GIVEN RECORDS ->
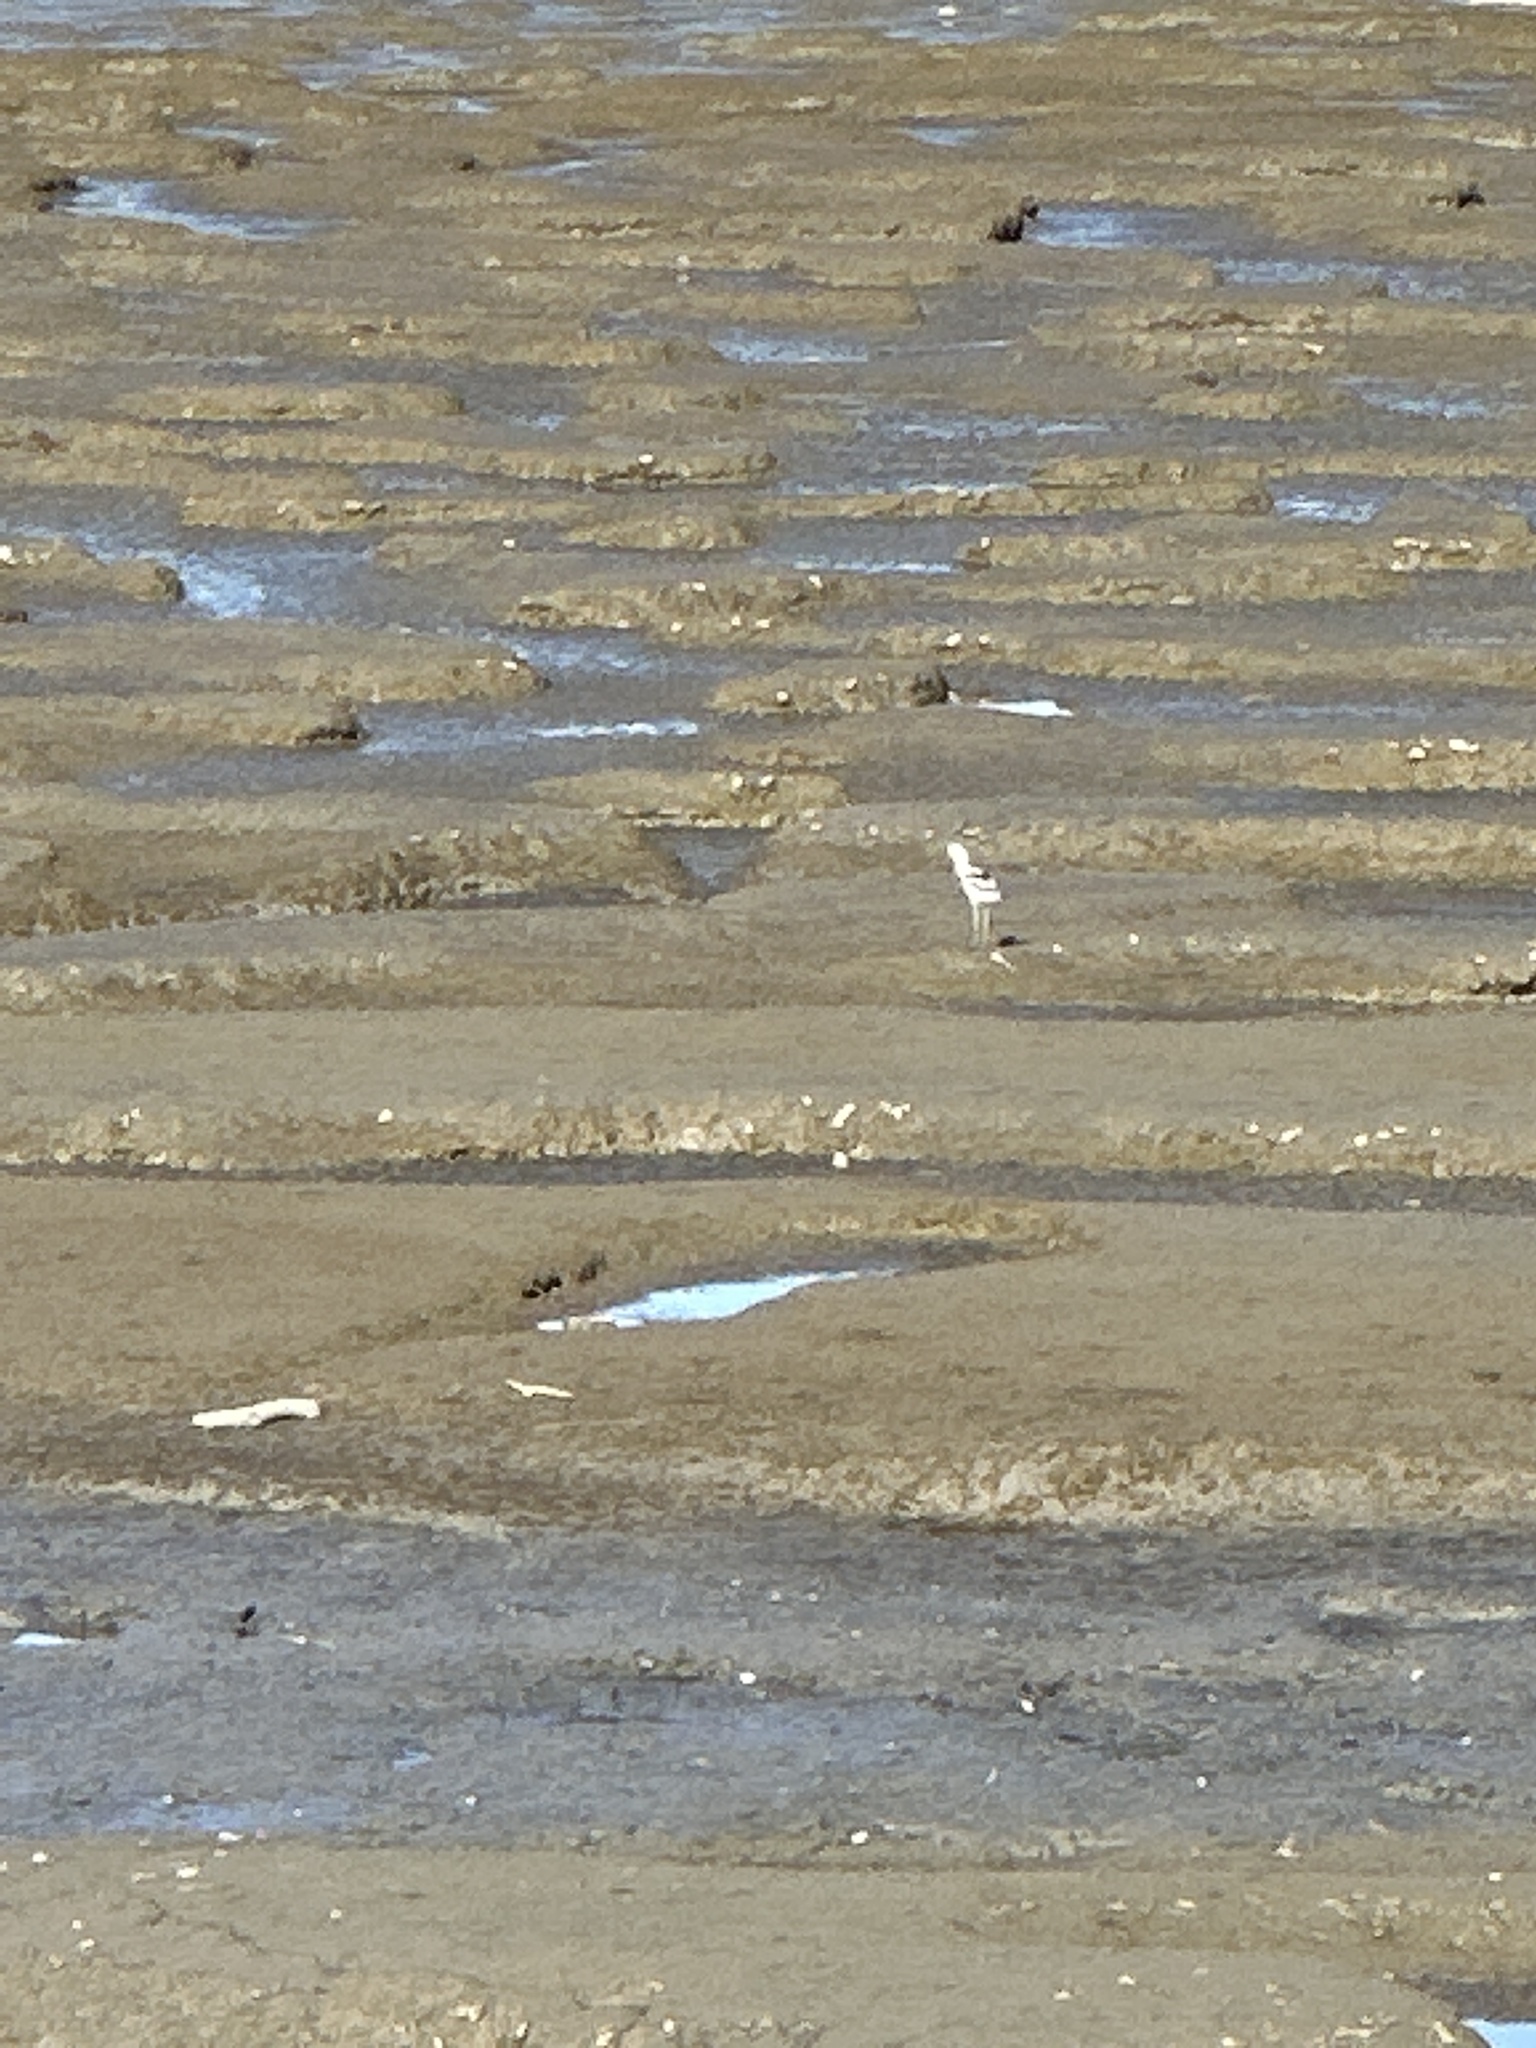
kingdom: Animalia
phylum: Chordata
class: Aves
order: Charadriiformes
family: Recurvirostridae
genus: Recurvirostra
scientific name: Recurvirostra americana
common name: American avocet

TASK GOAL -> Write out every line of the material above word for word, leaving out the pictures.

WRITTEN SOLUTION ->
kingdom: Animalia
phylum: Chordata
class: Aves
order: Charadriiformes
family: Recurvirostridae
genus: Recurvirostra
scientific name: Recurvirostra americana
common name: American avocet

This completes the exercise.